Die An­trag­stel­le­rin kann ihr Un­ter­las­sungs­be­geh­ren aus pro­zes­sua­len Gründen auch nicht mit Er­folg auf den As­pekt stützen, Über­tra­gungs­ra­ten von bis zu 500 Mbit/s seien im Netz der An­trags­geg­ne­rin der Höhe nach über­haupt nicht rea­li­sier­bar. Die An­trag­stel­le­rin hat ih­ren Un­ter­las­sungs­an­trag in der An­trags­schrift nicht auf die­sen Ir­reführungs­as­pekt gestützt. Sie hat zwar in Ab­rede ge­stellt und "vor­sorg­lich" be­strit­ten, dass Kun­den tatsäch­lich eine Über­tra­gungs­ge­schwin­dig­keit von bis zu 500 Mbit/s er­hal­ten.

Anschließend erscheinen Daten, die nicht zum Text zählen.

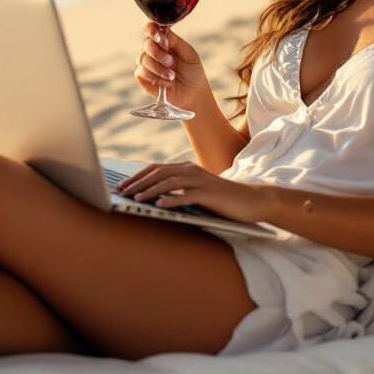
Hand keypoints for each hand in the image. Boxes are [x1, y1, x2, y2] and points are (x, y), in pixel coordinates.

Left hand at [115, 161, 267, 223]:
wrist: (250, 200)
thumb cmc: (221, 199)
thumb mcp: (196, 191)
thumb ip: (179, 190)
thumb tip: (154, 196)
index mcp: (187, 168)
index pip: (156, 168)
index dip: (138, 176)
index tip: (123, 185)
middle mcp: (192, 170)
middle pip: (159, 172)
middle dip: (139, 182)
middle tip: (123, 192)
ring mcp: (201, 181)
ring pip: (170, 182)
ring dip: (151, 190)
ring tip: (136, 199)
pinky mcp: (210, 194)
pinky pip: (187, 195)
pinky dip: (172, 199)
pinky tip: (160, 206)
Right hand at [134, 21, 208, 111]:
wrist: (192, 93)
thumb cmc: (192, 71)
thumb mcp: (188, 53)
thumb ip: (175, 40)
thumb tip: (162, 30)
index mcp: (163, 41)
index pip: (150, 29)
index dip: (151, 30)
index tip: (160, 38)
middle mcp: (153, 51)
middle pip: (146, 43)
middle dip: (158, 53)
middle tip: (171, 62)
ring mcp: (147, 64)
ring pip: (143, 59)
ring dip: (159, 68)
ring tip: (172, 76)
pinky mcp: (143, 77)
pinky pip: (141, 72)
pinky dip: (155, 77)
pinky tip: (166, 83)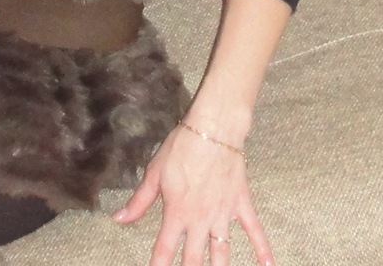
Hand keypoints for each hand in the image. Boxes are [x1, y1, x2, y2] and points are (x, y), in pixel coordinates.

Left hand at [114, 123, 272, 265]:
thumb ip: (139, 201)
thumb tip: (119, 218)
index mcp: (177, 213)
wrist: (213, 130)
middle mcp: (200, 220)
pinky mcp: (241, 205)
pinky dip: (263, 249)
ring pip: (222, 252)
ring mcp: (223, 215)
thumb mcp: (154, 172)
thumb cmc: (182, 147)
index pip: (165, 250)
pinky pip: (255, 231)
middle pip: (194, 259)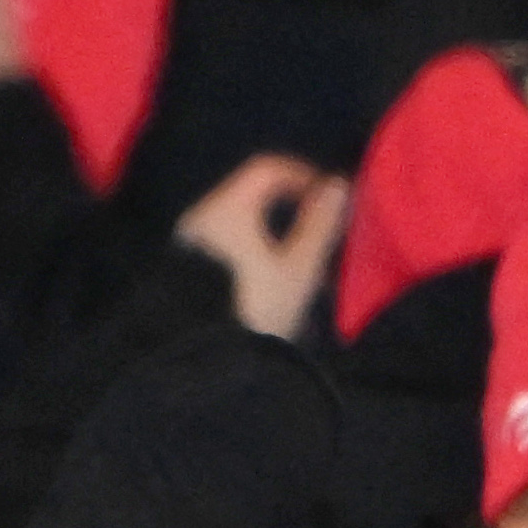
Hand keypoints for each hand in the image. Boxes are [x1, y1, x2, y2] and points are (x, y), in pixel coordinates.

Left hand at [176, 157, 352, 341]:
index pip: (269, 169)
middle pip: (254, 195)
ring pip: (243, 223)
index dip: (305, 176)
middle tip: (324, 231)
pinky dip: (256, 252)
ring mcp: (192, 244)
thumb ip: (320, 224)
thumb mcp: (298, 268)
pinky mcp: (189, 271)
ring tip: (305, 267)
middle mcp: (204, 217)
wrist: (197, 358)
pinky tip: (274, 282)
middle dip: (293, 207)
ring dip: (277, 234)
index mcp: (228, 207)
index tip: (332, 198)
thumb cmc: (252, 306)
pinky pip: (229, 246)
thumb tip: (338, 185)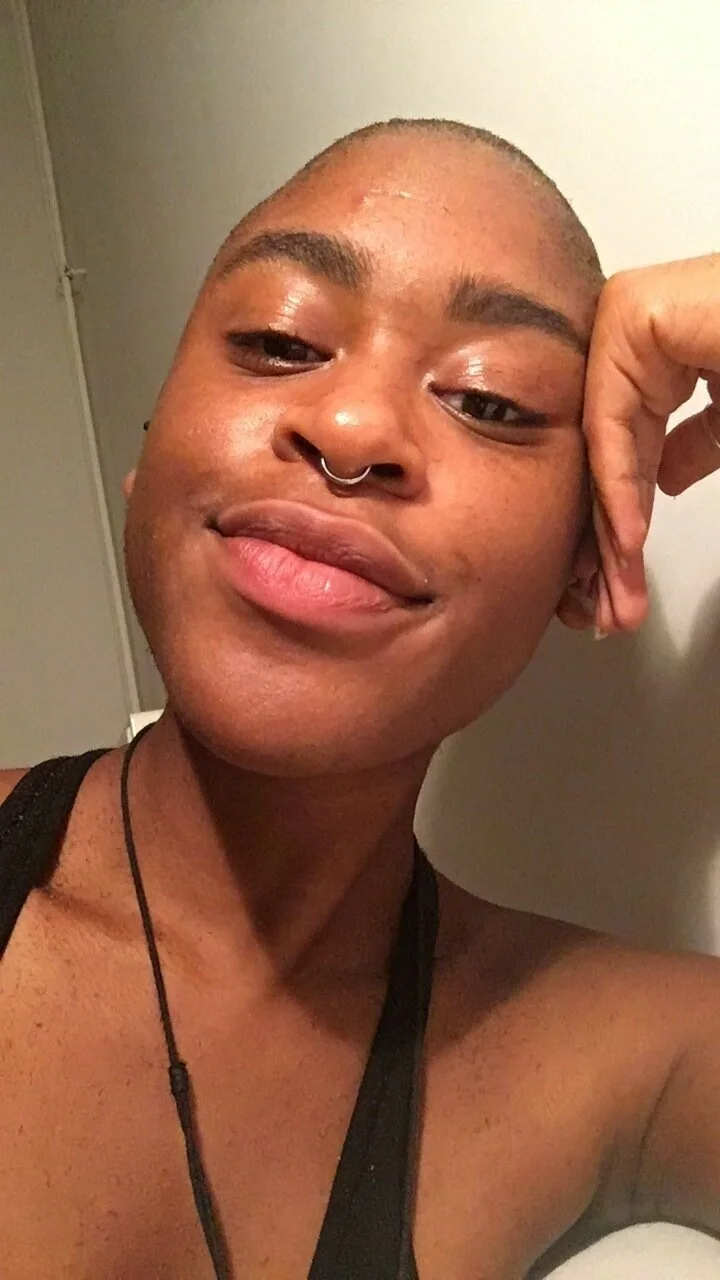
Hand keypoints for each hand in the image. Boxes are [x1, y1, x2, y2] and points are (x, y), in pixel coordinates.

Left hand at [582, 254, 719, 634]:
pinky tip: (627, 540)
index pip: (629, 453)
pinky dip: (620, 483)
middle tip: (614, 608)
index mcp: (658, 350)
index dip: (626, 526)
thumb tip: (663, 480)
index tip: (625, 586)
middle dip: (613, 544)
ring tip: (618, 595)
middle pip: (610, 455)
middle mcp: (632, 334)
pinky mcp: (628, 318)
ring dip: (614, 530)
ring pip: (605, 447)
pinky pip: (613, 420)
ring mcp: (624, 322)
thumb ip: (696, 444)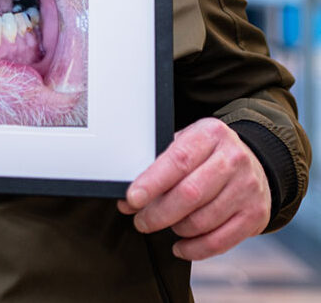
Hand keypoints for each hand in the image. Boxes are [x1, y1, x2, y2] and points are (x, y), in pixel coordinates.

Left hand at [117, 118, 269, 260]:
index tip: (131, 199)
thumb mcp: (187, 143)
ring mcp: (247, 188)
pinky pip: (221, 241)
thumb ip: (160, 164)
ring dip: (176, 228)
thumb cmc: (209, 153)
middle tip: (141, 220)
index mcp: (210, 134)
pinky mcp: (255, 214)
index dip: (152, 183)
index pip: (177, 160)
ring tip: (163, 224)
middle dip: (158, 213)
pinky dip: (195, 249)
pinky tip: (181, 246)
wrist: (254, 160)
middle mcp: (233, 159)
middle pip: (190, 194)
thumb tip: (129, 197)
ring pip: (203, 220)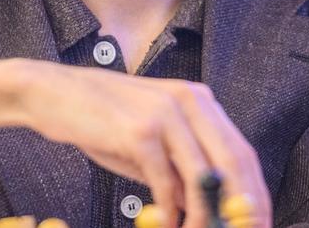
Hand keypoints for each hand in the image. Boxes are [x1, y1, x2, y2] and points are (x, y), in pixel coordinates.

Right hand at [18, 61, 269, 227]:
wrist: (52, 93)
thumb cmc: (100, 118)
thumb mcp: (150, 142)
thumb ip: (179, 169)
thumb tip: (204, 205)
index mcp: (198, 99)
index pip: (242, 151)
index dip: (255, 193)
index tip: (256, 222)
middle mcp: (190, 100)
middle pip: (234, 163)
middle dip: (240, 208)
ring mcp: (166, 112)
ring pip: (203, 176)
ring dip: (205, 215)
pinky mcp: (140, 130)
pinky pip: (165, 182)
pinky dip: (168, 211)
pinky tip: (165, 224)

Den Ir­reführungs­vor­wurf hat sie je­doch nur mit der an­geb­lich er­zeug­ten Fehl­vor­stel­lung begründet, diese Ge­schwin­dig­keit sei na­hezu flächen­de­ckend in Deutsch­land verfügbar.

Die schlüssige Dar­le­gung ei­nes Ir­reführungs­ge­sichts­punkts setzt Vor­trag dazu vor­aus, durch wel­che An­gabe wel­cher kon­krete Ver­kehrs­kreis an­ge­spro­chen wird, wel­che Vor­stel­lun­gen die An­gabe bei die­sem an­ge­spro­che­nen Ver­kehrs­kreis aus­gelöst hat, wa­rum diese Vor­stel­lung un­wahr ist und dass die so kon­kre­ti­sierte Fehl­vor­stel­lung ge­eig­net ist, den Ver­brau­cher oder sons­ti­gen Markt­teil­neh­mer zu ei­ner ge­schäft­li­chen Ent­schei­dung zu ver­an­las­sen, die er an­de­ren­falls nicht ge­trof­fen hätte. Hierzu fehl­ten - so­weit es um Er­reich­bar­keit der be­wor­be­nen Über­tra­gungs­rate im All­ge­mei­nen geht - nähere Ausführun­gen in der An­trags­schrift.